Nothing good, that's for sure... so that was the starting point, a  
world gone to hell because it's chosen one decided it wasn't worth  
the effort of saving them. Lee and I (my co-editor on Elemental for  
Tor) back and forthed ideas, having a blast simply creating. That's  
one of the drawbacks of doing stuff like Dr Who and Warhammer and all  
these other IPs, you get to exercise your writing muscles but your  
creativity ones begin to fester. The drive disappeared in a flurry of  
world building and by the end of it we'd essentially mapped out an  
entire world, elements of its past and future, and of the fall.
 
        Then like all good ideas it got to sit on a shelf for the best part  
of a year, building into something more.
 
        I wrote the first Thera story back in April, for Solaris' Book  
of Fantasy (The Song Her Heart Sang - It's a love story) and then a  
linked one for Meadowhawk Press' Touched By Wonder. When Ed asked 
me to do something for IMGS I knew I wanted to do something in Thera,  
giving one of the legends some life.

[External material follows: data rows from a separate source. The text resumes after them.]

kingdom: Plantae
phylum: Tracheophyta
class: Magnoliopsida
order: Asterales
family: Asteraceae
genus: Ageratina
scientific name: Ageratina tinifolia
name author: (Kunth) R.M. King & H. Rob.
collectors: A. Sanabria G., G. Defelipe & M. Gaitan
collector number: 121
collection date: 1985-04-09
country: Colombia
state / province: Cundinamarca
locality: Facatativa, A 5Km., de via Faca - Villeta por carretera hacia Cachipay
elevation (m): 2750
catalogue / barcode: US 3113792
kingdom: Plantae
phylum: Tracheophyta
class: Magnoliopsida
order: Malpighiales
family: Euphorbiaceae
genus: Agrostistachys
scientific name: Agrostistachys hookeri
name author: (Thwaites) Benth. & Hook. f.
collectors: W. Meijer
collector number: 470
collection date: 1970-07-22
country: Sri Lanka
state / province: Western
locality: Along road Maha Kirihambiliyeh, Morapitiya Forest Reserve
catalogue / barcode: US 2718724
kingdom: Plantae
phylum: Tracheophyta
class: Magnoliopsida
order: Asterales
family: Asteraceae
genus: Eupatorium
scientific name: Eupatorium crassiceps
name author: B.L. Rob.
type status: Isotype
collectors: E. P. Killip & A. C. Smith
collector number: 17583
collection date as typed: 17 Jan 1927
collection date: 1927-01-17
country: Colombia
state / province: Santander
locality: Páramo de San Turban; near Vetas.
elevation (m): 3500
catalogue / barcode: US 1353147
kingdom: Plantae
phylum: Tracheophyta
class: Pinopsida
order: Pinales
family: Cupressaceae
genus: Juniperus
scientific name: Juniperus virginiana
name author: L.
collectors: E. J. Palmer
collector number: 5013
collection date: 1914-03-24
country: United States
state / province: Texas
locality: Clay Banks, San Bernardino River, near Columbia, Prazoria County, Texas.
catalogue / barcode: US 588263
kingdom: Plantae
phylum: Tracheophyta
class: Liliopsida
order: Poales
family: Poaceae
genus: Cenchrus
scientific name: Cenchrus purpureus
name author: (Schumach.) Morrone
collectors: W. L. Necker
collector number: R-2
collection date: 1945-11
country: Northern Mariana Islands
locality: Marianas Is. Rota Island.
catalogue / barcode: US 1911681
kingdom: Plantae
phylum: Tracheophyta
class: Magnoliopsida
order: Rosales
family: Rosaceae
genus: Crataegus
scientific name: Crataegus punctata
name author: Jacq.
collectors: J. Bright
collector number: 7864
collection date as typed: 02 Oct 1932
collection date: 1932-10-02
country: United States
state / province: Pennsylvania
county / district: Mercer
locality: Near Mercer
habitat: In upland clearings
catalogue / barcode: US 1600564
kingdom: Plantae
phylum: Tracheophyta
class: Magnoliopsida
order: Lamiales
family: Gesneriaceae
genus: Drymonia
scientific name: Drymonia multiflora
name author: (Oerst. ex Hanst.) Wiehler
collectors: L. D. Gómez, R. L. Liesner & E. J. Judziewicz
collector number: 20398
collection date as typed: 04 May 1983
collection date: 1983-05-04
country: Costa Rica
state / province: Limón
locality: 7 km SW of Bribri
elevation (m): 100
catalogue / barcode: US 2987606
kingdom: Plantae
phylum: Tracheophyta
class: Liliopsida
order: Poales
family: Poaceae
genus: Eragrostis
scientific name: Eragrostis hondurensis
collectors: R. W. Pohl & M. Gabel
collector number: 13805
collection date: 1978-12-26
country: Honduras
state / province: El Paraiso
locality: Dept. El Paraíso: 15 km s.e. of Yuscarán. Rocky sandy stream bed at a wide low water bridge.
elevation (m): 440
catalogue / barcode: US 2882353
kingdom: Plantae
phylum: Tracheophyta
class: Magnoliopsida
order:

Most stories tend to be written  
in coffee shops, this one was written on the plane to Croatia, in  
Dubrovnik and on a balcony in Markashka during a hurricane. Little  
bits of Bosnia (Mostar) and Dubrovnik snuck into the story in the  
architecture - which is always something I find difficult to do - I  
tend to just want to say it's a house, it's a place, it's a big shiny  
ball... and leave it at that, but surrounded by so many amazing  
constructs I knew I had to do the visual aspect justice this time.
 
        Late next year there's a mosaic novel coming out, The Machineries 
of Silence (Bad Moon Books) which will piece together more of the  
legends of Thera while I work on the first novel.
 
        All that remains is to thank Ed for his work on the piece, and my 
co-pilot on that long drive without whom the world would cease to be.